学术文献库

We propose further development of the resonant mode coupling approximation for the calculation of optical spectra of stacked periodic nanostructures in terms of the scattering matrix. We previously showed that given the resonant input and output vectors as well as background scattering matrices of two subsystems, one can easily calculate those for the combined system comprising two subsystems. It allows us to write a resonant approximation for the combined system and speed up calculation significantly for typical calculation problems. The main drawback of this approach is that the background matrix in such approximation was considered constant which is not always sufficient if the energy range of interest is relatively wide. The aim of this article is to solve this problem by utilizing more complicated approximations for the background matrices. In particular, we show that consideration of energy-dependent correction terms for the background matrices remarkably reduces the resonant energies' calculation error.

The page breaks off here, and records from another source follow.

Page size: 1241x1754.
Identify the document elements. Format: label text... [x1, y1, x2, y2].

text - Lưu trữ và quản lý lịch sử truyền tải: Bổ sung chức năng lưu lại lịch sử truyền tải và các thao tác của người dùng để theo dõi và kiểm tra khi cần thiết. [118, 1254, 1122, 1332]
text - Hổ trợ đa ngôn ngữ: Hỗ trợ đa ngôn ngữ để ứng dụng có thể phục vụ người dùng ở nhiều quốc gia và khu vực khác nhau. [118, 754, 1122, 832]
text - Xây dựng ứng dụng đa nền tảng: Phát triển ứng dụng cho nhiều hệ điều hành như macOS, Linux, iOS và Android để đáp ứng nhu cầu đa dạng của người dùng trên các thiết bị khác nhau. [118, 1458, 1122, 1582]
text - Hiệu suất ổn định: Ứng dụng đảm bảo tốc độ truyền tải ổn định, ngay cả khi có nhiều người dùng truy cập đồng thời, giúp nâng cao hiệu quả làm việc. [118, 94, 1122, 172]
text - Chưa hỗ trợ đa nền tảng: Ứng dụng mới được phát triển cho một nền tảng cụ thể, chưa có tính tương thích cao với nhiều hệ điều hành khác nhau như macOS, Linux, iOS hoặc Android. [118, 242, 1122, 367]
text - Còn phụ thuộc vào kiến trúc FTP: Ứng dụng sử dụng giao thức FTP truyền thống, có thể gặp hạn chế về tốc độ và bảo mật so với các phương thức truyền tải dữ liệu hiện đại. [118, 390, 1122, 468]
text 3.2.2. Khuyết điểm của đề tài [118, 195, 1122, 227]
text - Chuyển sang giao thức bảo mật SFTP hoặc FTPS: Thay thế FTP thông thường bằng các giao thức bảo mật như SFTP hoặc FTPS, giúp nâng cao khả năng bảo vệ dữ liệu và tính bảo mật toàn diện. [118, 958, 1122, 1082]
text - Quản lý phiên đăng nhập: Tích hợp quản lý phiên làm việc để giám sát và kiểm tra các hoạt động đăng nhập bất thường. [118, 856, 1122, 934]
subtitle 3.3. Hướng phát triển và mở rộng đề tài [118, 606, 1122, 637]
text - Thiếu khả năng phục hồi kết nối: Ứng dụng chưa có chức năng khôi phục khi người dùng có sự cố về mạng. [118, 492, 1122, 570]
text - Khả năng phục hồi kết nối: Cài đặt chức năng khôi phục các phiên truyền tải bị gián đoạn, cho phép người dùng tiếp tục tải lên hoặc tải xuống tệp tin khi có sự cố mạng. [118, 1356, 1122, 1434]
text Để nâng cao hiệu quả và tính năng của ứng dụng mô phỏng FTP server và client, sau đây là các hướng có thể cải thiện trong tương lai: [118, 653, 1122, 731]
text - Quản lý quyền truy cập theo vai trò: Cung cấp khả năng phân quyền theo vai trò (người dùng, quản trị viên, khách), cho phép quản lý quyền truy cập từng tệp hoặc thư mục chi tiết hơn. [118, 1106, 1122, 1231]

Here we first consider a linear approximation, and although it is not suitable for large energy ranges, it is used as a base for a piecewise-linear approximation which allows one to keep the approximation error negligibly small with only a few sample points. Moreover, interpolation of the background matrices allows one to apply resonant mode coupling approximation in almost arbitrary large energy ranges. We also consider approximation of background matrices by an arbitrary matrix function and propose a technique to derive the resonant poles in this case. The methods described here could be considered as an alternative approach for calculation of optical spectra stacked systems.